* [EXERCISE AIM]:
Would you transcribe only the lines from the one holding "left hip: (228, 282)" through the end of the material, exactly, without any pictures?

* [DATASET EXTRACT]:
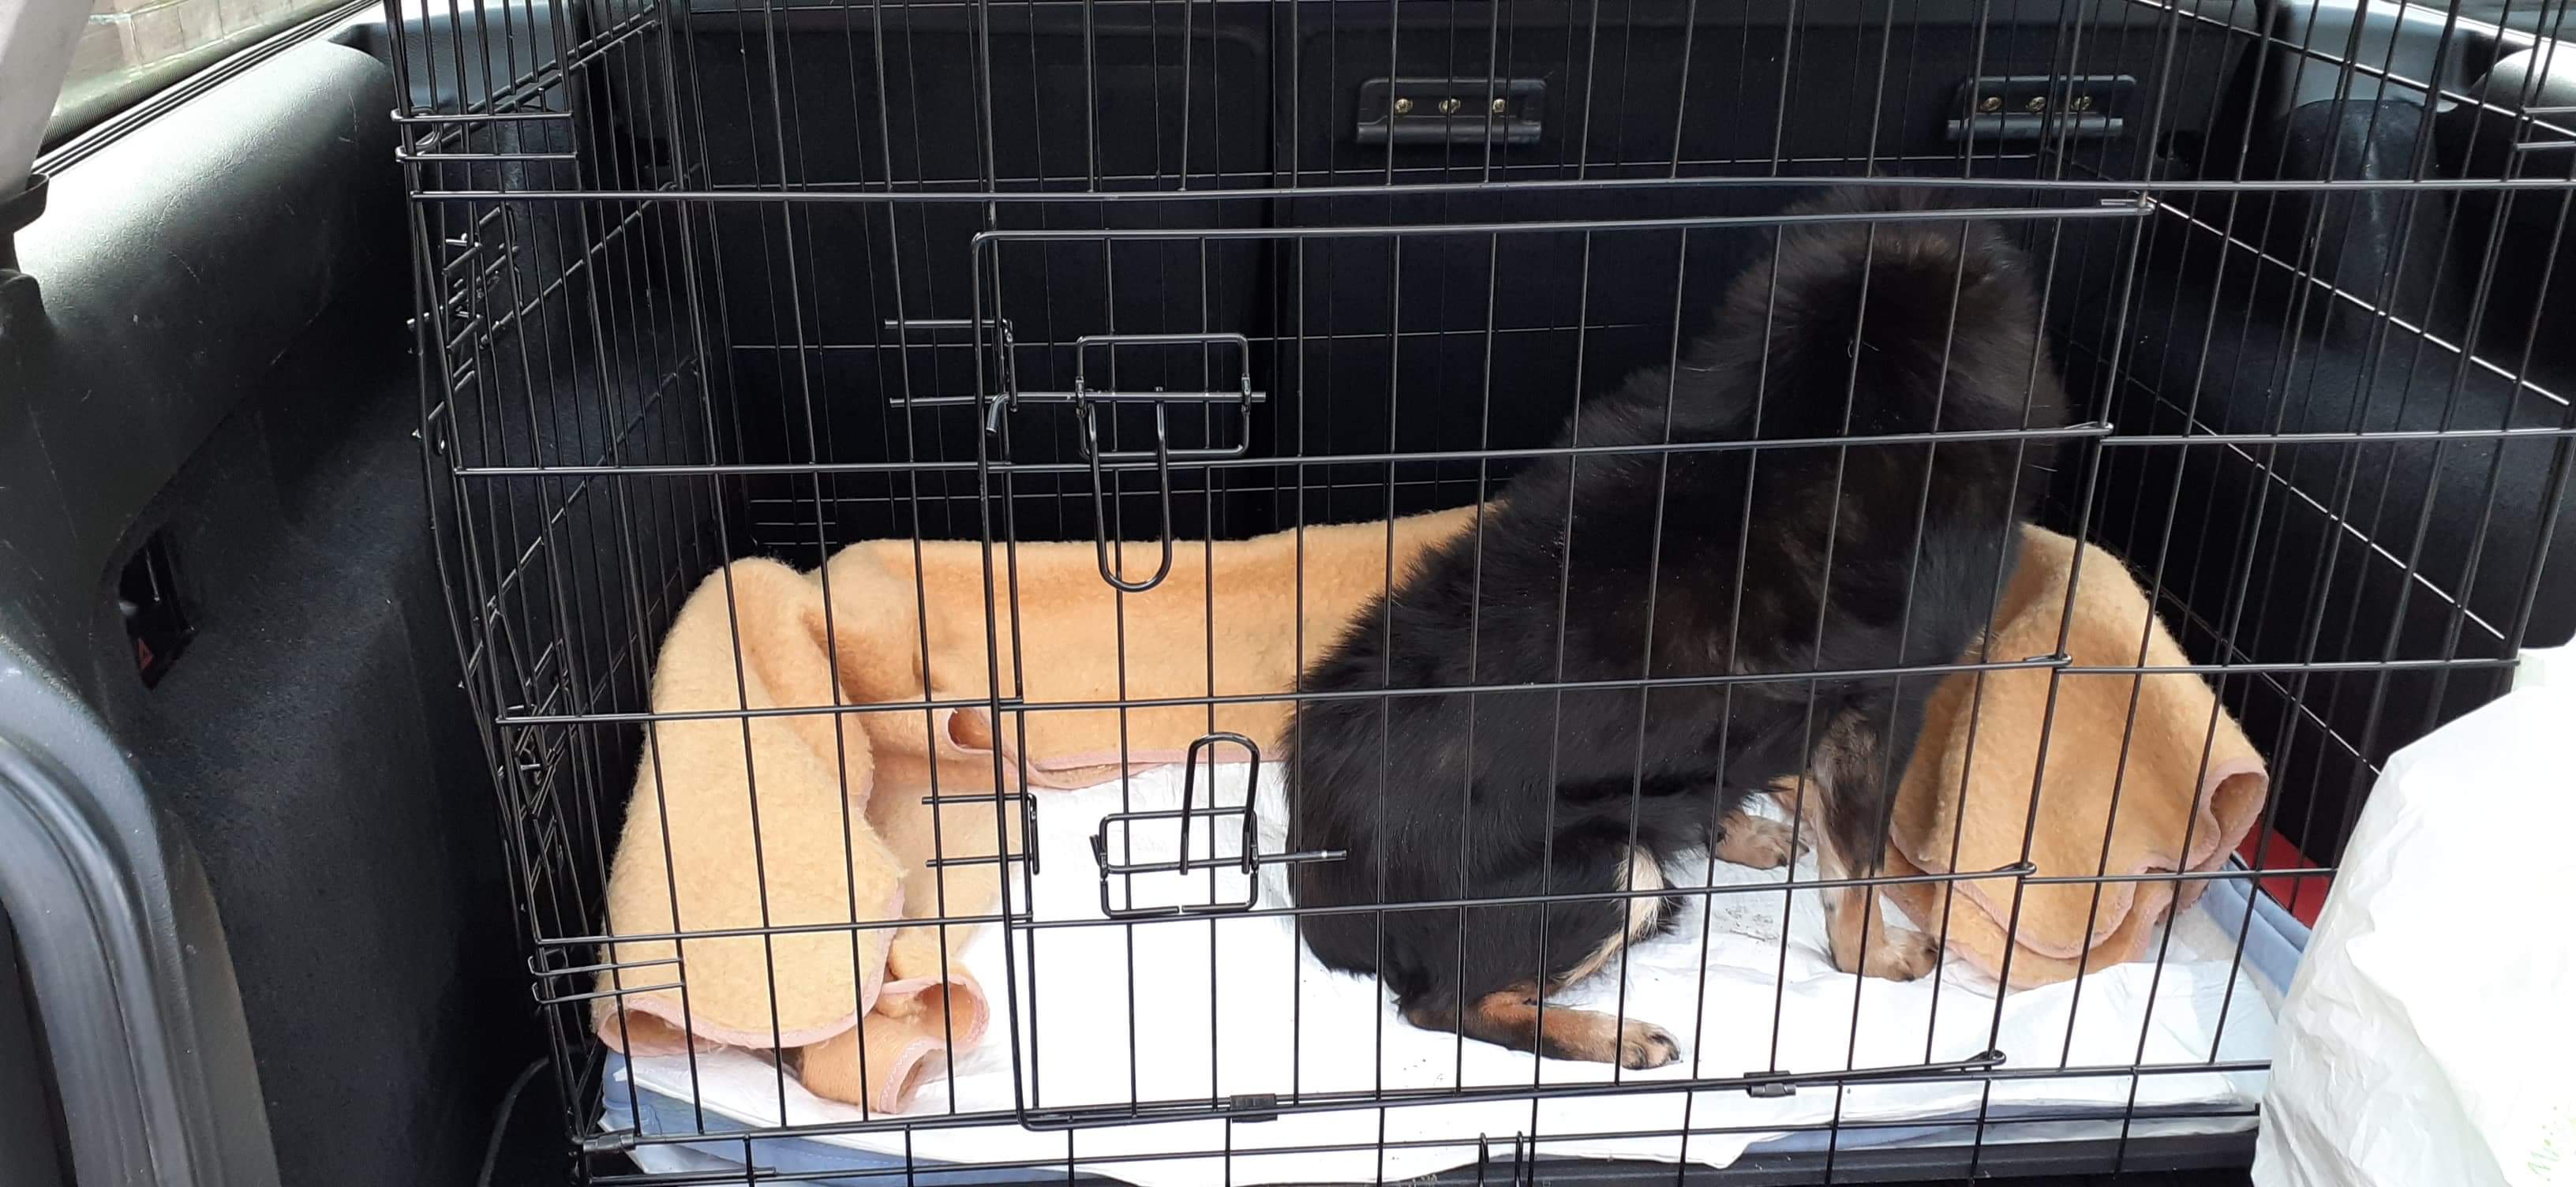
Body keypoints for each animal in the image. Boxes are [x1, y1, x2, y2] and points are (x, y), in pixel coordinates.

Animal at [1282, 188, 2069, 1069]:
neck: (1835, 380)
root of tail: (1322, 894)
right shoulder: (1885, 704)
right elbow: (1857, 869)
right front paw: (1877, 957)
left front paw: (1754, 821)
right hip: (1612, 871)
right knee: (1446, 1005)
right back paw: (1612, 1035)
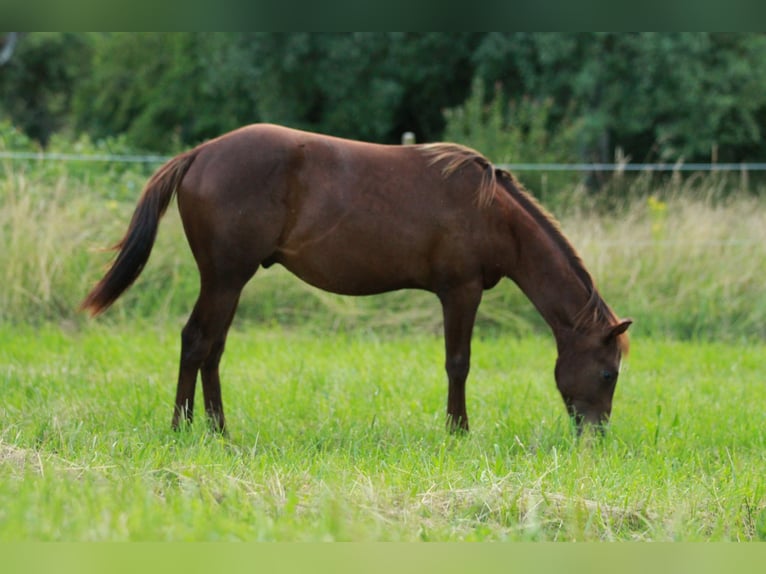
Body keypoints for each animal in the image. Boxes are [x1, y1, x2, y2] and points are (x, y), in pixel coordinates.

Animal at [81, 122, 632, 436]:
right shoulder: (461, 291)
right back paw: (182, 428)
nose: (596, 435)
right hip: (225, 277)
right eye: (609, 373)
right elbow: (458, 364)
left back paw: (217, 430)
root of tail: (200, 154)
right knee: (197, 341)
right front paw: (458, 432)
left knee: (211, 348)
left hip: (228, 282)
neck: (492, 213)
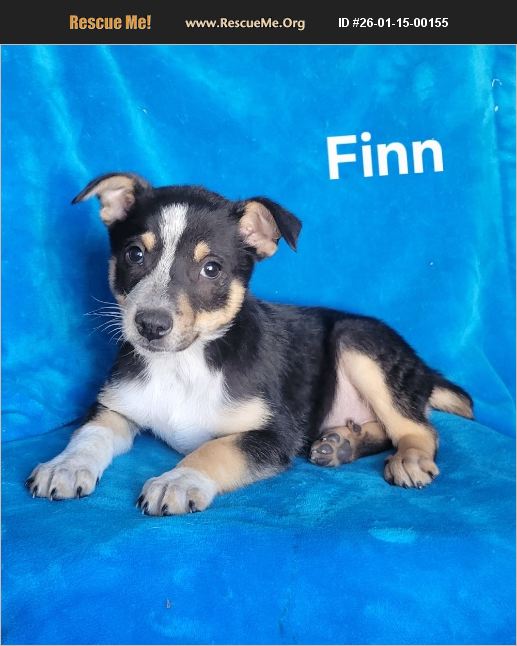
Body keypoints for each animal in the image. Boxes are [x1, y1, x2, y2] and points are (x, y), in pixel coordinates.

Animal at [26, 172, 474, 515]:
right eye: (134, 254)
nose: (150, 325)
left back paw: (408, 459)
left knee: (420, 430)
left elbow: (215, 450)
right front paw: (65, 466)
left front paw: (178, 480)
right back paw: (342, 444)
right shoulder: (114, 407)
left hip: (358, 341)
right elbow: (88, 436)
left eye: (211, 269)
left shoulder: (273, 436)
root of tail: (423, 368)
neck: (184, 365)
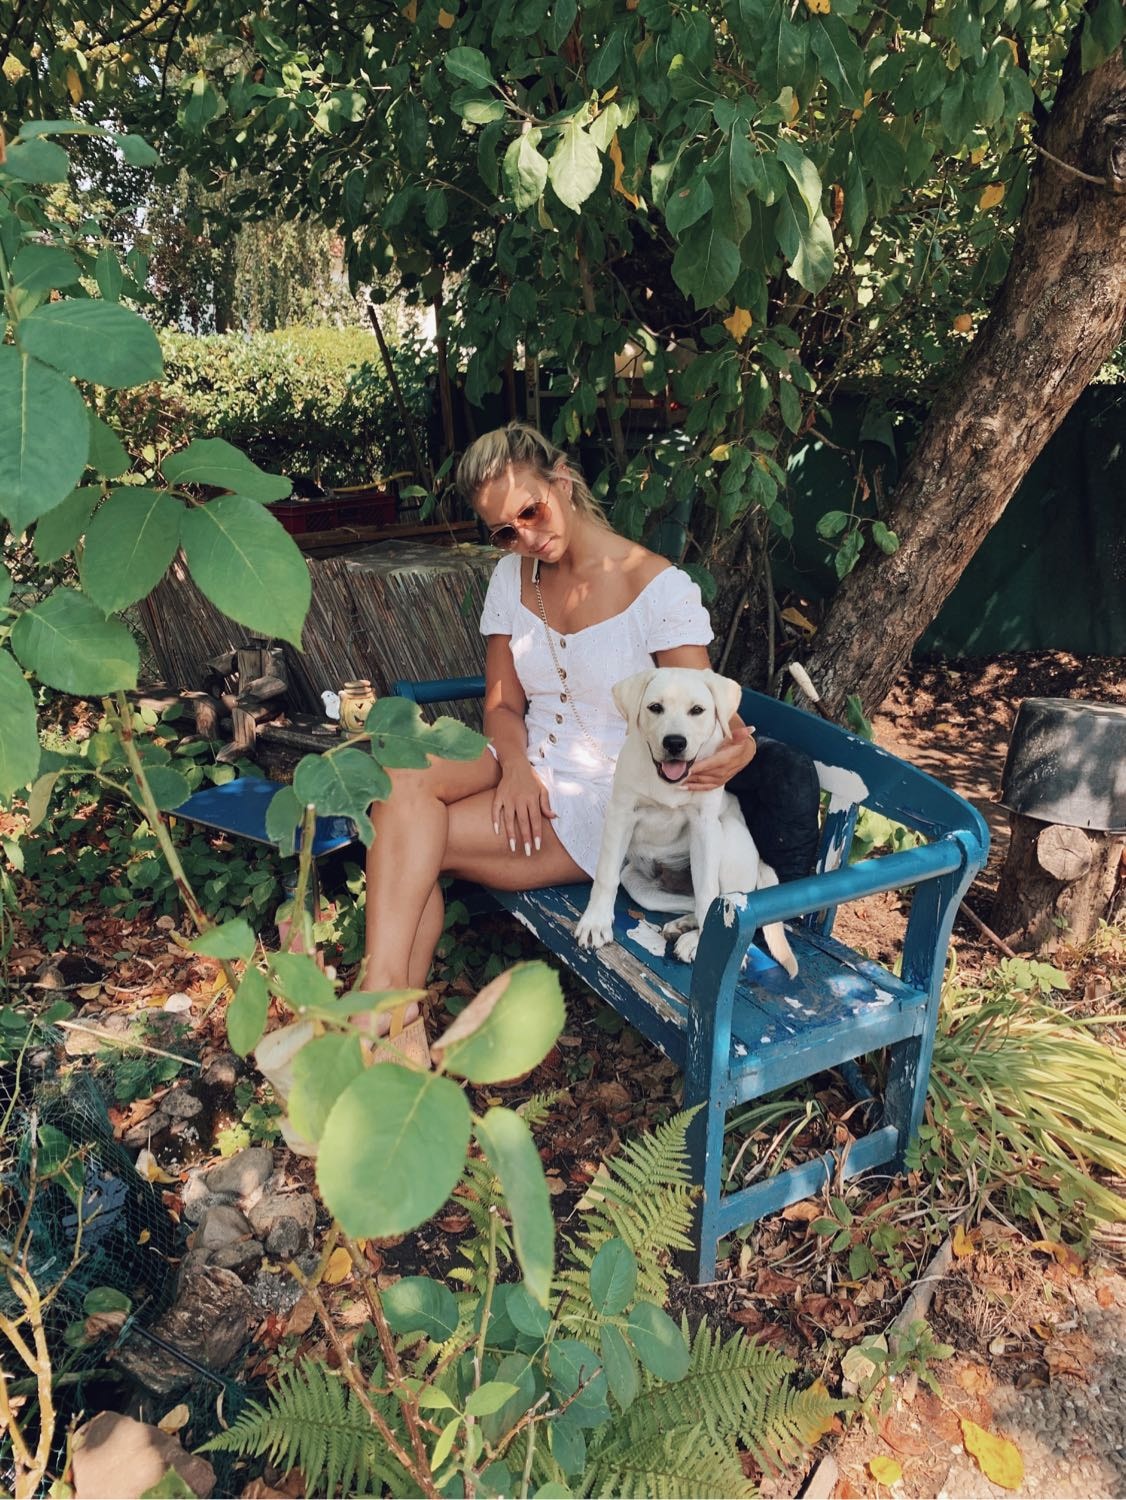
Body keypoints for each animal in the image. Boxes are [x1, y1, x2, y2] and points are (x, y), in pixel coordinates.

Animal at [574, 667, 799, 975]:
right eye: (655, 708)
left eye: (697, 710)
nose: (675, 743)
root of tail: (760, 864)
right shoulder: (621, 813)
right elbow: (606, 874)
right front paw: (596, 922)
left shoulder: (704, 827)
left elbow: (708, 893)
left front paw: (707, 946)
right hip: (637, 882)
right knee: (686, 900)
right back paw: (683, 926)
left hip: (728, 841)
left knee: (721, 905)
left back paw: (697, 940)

* [SOLUTION]:
left hip: (228, 282)
neck: (492, 213)
Body keypoints for each animal in the image. Boxes are [x1, y1, x2, y2] and points are (x, y), in pixel coordinates.

Animal at [26, 172, 474, 515]:
right eye: (134, 254)
nose: (150, 325)
left back paw: (408, 459)
left knee: (420, 430)
left elbow: (215, 450)
right front paw: (65, 466)
left front paw: (178, 480)
right back paw: (342, 444)
right shoulder: (114, 407)
left hip: (358, 341)
right elbow: (88, 436)
left eye: (211, 269)
left shoulder: (273, 436)
root of tail: (423, 368)
neck: (184, 365)
Body keypoints for each animal in the image. Boxes are [x1, y1, x2, y2] and points are (x, y), in pixel coordinates.

Animal at [574, 667, 799, 975]:
right eye: (655, 708)
left eye: (697, 710)
nose: (675, 743)
root of tail: (760, 864)
right shoulder: (621, 813)
right elbow: (606, 874)
right front paw: (596, 922)
left shoulder: (704, 827)
left elbow: (708, 893)
left front paw: (707, 946)
right hip: (637, 882)
right knee: (686, 900)
right back paw: (683, 926)
left hip: (728, 841)
left knee: (721, 905)
left back paw: (697, 940)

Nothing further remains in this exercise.